Hazlitt began his common sense critique by discussing the necessary detriments of any sort of price freeze. He began with a bold statement:The first thing to be said about price and wage fixing is that it is harmful at any time and under any conditions.” He backed up this claim clearly by pointing out that people are no longer free to follow through on their word, whether in paying employees or keeping contracts. Price fixing means the hands of the nations are tied and that all planning for the future must be disregarded until the concept of price controls is disregarded. Additionally, price freezes present a problem of enforceability both for individual goods and cross price relationships of all goods. With even an extremely simplified economy, there are still trillions of cross price relationships that would undoubtedly be utilized by anyone with a sense of entrepreneurship, and inflation would not even be effectively controlled for. The amount of different industries and different means of paying mean that the federal government would have to develop an entirely new branch to fully police this price fixing. Price fixing requires a massive leap in the authority of the government along with necessitating the increase of the surrounding infrastructure. Price fixing is a direct method of tyranny.

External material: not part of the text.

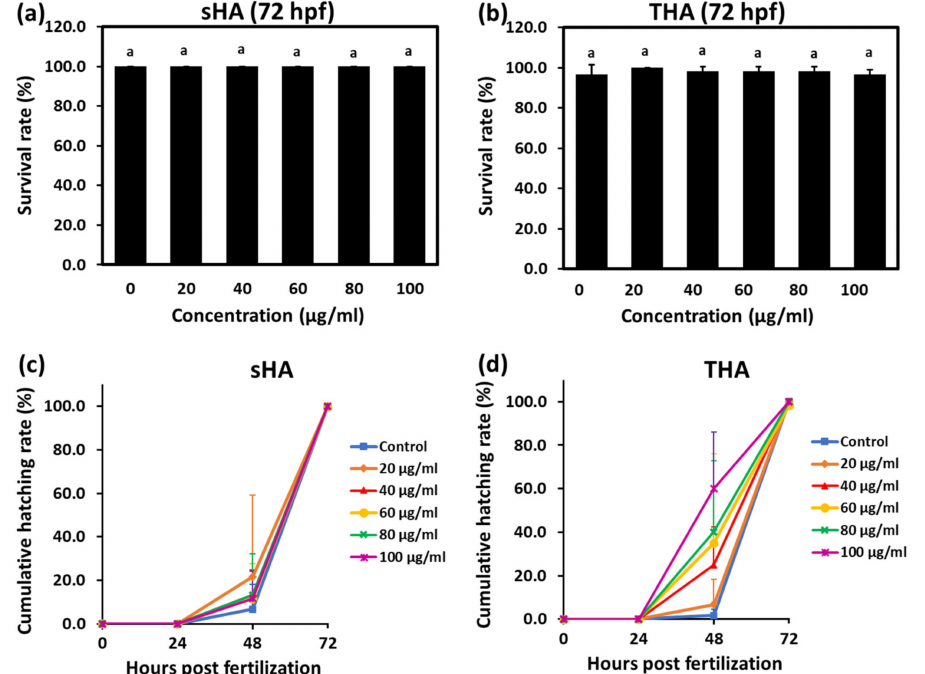
Figure 10. Survival rates for zebrafish embryos exposed to different concentrations ( µ g/mL) of sHA ( a ) and THA ( b ) at 72 h post-fertilization (hpf). Cumulative hatching rate of zebrafish embryos exposed to different concentrations of sHA ( c ) and THA ( d ) at 24, 48, and 72 hpf. The results are presented as mean ± SE (n = 3). a: p < 0.01 versus control.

The next problem with price freezes is that they destroy the necessary information that the price system gives about the relative value of goods within the economy. In trying to stop inflation through coercion, Nixon was blinding the American producer and consumer from seeing the true state of the world. prices contain vital information about scarcity, production, and countless things that human analytical tools could not possibly trace. Prices take into account both the realities of nature and the realities of changing human whims. Only if the world were to stop moving and humans to stop thinking, would fixed prices reflect the true state of the world. Rather than just being a tool for commerce, they reflect change more efficiently than anything else humans have created. Prices condense information and make it accessible, so price fixing must provide some solution for this problem before it can be considered to be a viable alternative to the free market, under any circumstances.

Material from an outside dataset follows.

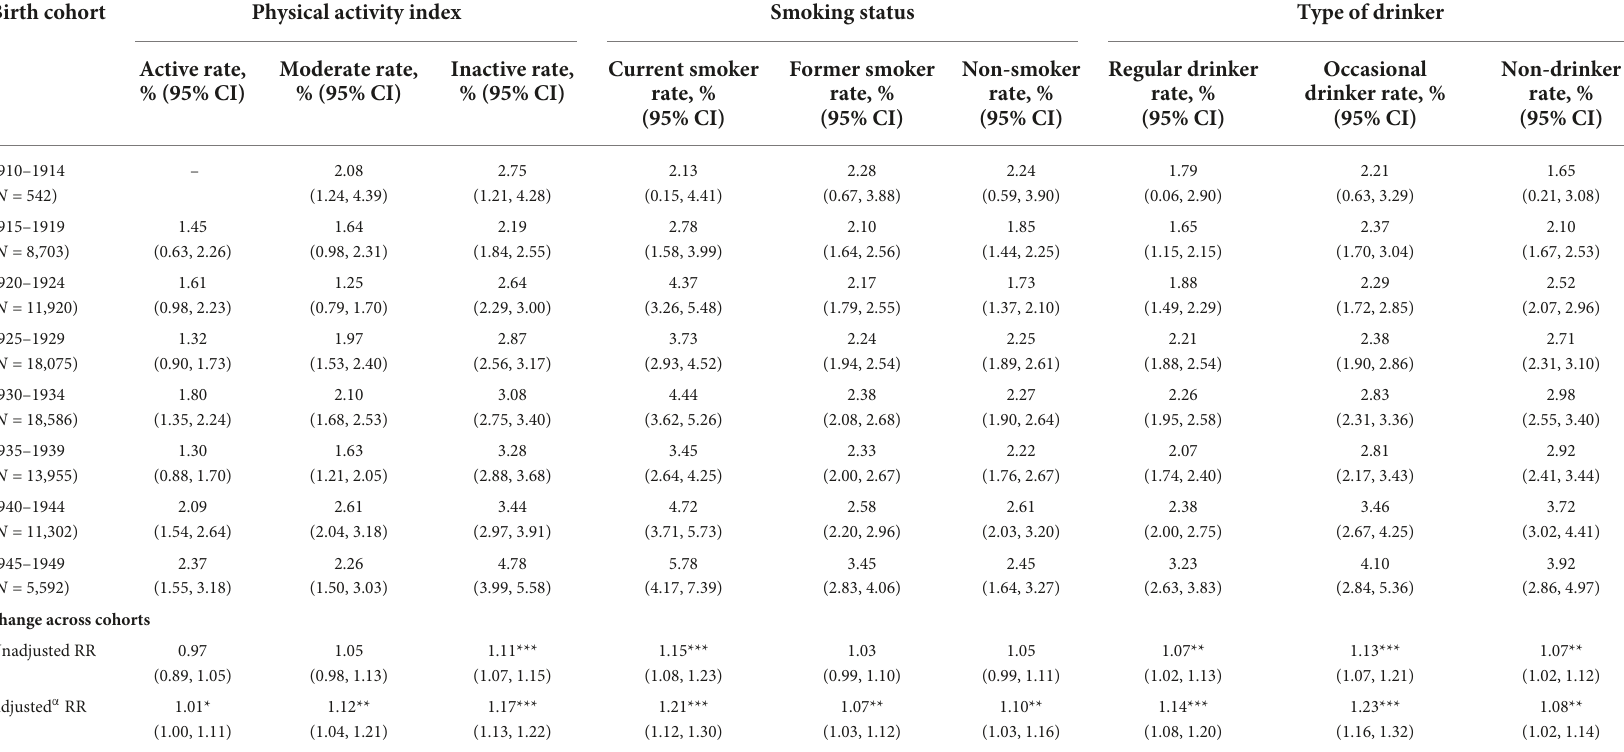
TABLE 3 Prevalence of depression by physical activity index, smoking status, and type of drinker across birth cohorts for Canadian residents 65+. Birth cohort Physical activity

Merely following prices allows us to reward the most efficient, and thus allow them to continue lowering the cost of living for everyone else. It is not often in life that doing the best thing for oneself is automatically the best for other people, but prices allow the system of mutual beneficence to continue. Prices show what humans value, and let us funnel our energy to what we value the most that others are able to provide. Without prices human interaction and growth on a cosmopolitan scale become muted. 

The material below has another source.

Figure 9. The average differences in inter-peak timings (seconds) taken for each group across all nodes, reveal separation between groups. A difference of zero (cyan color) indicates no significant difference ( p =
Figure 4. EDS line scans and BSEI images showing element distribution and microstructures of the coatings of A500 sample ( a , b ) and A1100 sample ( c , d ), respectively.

Hazlitt also conjectured another series of concerns for price controls that targeted President Nixon’s clear favoritism. The first problem was the response to lobbying that allowed big companies to be granted permission to raise prices, with no similar avenues for small companies. While the coercive state loves to pretend to destroy inappropriate corporate interests, price controls directly and uniquely benefited only the largest companies. The second problem with Nixon’s enactment of price controls was the way he had divided up the agencies. He had created three agencies to control three different types of prices. Price controls going into effect through a divided system meant that enactment of them was extremely difficult due to a loss of efficiency and increase in coordination time. This inefficiency lays bare the difference  between price controls and the free price system. A bureaucratic slow mess compared to fastly reacting informational transmission points out the weaknesses in all coercive pricing behavior.